You just have to find the best rod for YOU. You want it to be balanced with the reel you use (not tip or butt heavy), flex just right to cast the lures you use as far as you want it to cast, and have the stiffness (flex) that you like when playing a fish. The balanced part is pretty "fixed", but the other two options are just personal preferences. 

If you pick a long rod, just be aware of ceiling fans and tail gates!! LOL

Good Luck
Later
R3F


----------



## BigFishinTank (May 30, 2015)

I'm really enjoying the thread. I've learned more in the last couple of months on this site than I have in years of people taking me fishing and saying throw here and do this with the rod and reel. Thanks and keep it coming.
:texasflag


----------



## Pods (Jan 11, 2006)

Power is a blank's stiffness, Action is where the initial flex is.

Pods


----------



## Smackdaddy53 (Nov 4, 2011)

Pods said:


> Power is a blank's stiffness, Action is where the initial flex is.
> 
> Pods


I love it. The KISS principle.


----------



## BigFishinTank (May 30, 2015)

Right on Smack!
:texasflag


----------



## CroakerJO (Mar 16, 2011)

*Action, Power, Speed*

Manufacturers try to tell you as much as possible about the rod or blank using these three basic descriptive terms. To measure these features many use a technique similar to one designed for fly rods some years ago called the Common Cents System.

In a nutshell, approximately 8-inches of the butt is racked in a level horizontal fixture and weight is added to the tip until the blank is bent 1/3 of it length (this is done by adding pennies to a bag a few at a time until the tip drops the calculated amount - hence the "cents" system). The total amount of weight in cents is representative of the POWER of the rod since it takes more weight to bend a stronger rod to 1/3 of its length.

While under this exact load, a protractor attached to a level is placed behind the bent tip and the ANGLE of the tip is measured in degrees. If this measurement is high...like 68-degrees - the blank is considered "extra fast". If it is low, like 60-degrees, the blank is considered "moderate". POWER and ACTION are completely independent.

Powerful rods can have very fast tips and noodley rods can have very slow tips. They are not related but together can tell you a LOT about the blank.

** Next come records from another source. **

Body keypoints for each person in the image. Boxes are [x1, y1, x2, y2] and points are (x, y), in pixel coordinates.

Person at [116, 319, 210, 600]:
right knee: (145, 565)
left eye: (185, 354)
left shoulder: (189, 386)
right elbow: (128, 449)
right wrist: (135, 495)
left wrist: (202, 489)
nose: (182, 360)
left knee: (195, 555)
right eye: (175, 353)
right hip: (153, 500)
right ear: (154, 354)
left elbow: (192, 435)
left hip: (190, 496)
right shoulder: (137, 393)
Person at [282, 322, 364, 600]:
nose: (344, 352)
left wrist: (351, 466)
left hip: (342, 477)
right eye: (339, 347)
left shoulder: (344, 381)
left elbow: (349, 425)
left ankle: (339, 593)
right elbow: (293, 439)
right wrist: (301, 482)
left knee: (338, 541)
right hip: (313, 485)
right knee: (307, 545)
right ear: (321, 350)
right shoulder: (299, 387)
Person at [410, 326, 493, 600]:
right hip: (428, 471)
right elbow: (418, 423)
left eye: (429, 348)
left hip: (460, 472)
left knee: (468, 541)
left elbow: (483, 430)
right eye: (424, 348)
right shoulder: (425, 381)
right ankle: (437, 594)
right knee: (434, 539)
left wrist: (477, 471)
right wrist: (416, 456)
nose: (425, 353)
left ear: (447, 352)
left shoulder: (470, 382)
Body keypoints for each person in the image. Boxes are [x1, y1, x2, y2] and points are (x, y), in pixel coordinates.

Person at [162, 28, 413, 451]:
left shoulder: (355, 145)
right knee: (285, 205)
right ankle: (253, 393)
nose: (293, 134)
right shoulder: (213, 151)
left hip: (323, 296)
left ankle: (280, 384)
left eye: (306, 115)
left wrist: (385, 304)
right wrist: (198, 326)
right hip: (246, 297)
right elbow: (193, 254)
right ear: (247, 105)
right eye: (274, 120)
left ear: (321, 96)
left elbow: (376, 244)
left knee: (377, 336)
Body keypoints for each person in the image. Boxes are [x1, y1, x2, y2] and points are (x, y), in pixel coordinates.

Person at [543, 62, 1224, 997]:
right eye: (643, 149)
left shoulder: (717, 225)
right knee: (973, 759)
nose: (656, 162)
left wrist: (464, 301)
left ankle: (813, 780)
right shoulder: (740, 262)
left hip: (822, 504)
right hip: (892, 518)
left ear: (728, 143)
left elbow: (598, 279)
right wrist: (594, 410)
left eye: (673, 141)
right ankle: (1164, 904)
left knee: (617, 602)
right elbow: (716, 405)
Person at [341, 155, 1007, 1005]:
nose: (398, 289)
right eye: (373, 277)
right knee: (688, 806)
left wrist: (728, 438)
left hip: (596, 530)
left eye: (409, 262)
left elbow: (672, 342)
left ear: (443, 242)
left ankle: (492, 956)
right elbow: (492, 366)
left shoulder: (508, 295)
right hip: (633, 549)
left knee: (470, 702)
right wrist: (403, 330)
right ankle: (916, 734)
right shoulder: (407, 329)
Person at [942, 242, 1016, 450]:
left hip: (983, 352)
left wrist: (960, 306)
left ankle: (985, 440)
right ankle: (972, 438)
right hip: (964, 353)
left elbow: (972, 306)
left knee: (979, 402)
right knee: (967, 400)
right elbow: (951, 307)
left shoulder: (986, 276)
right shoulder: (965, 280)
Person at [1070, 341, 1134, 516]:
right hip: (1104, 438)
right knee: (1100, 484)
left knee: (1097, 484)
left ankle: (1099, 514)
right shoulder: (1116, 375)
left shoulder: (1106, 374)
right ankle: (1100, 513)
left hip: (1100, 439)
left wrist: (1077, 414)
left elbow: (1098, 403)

SPEED is more difficult to measure and in most cases is a subjective judgement rather than measured information provided by the manufacturer. Today there are so many higher modulus carbon fiber blanks around that most have great "speed". A better term from the standpoint of picking a blank might be "recovery".

Recovery describes how fast a blank stops moving after it is bent. If a blank "wobbles" after a cast is made it would be said to recover slowly. If it snaps back to its original straight axis quickly - it has a fast recovery (Carbon fiber provides very fast recovery and high modulus carbon fiber is off the charts - almost no "wobble" at all). The most important thing to remember in all of this is not to confuse action with power, they are two different animals.


----------



## BigFishinTank (May 30, 2015)

*Putting it together*

Ok. first of all the info is awesome. Now I want to make sure I understand how it translates, in particular to the fish I'm catching. I am thinking that for a "so0fter" mouth fish, trout, a "lighter" weight rod with a "slower recovery" would be best? I say that thinking that will keep from pulling through it's mouth. Then a red fish on the other hand would be able to take a "heavier" weight rod and a "faster recovery" because their mouth is stronger and takes a little more to set the hook. Is my conclusion correct, or does it become a non-issue when you become experienced enough to not rip a hole in a trout's face?
:texasflag


----------



## cfulbright (Jun 24, 2009)

Med lite-fast for tails, or med-mod/mod fast for corkys, popping corks for trout.

You got to watch out different companys have different takes on the speed they get mod and fast mixed up a little imo. Like Batson there ratings compared to others are a little on the soft side. Also the CRB mudhole brand, their fast are a mod-fast at best.


----------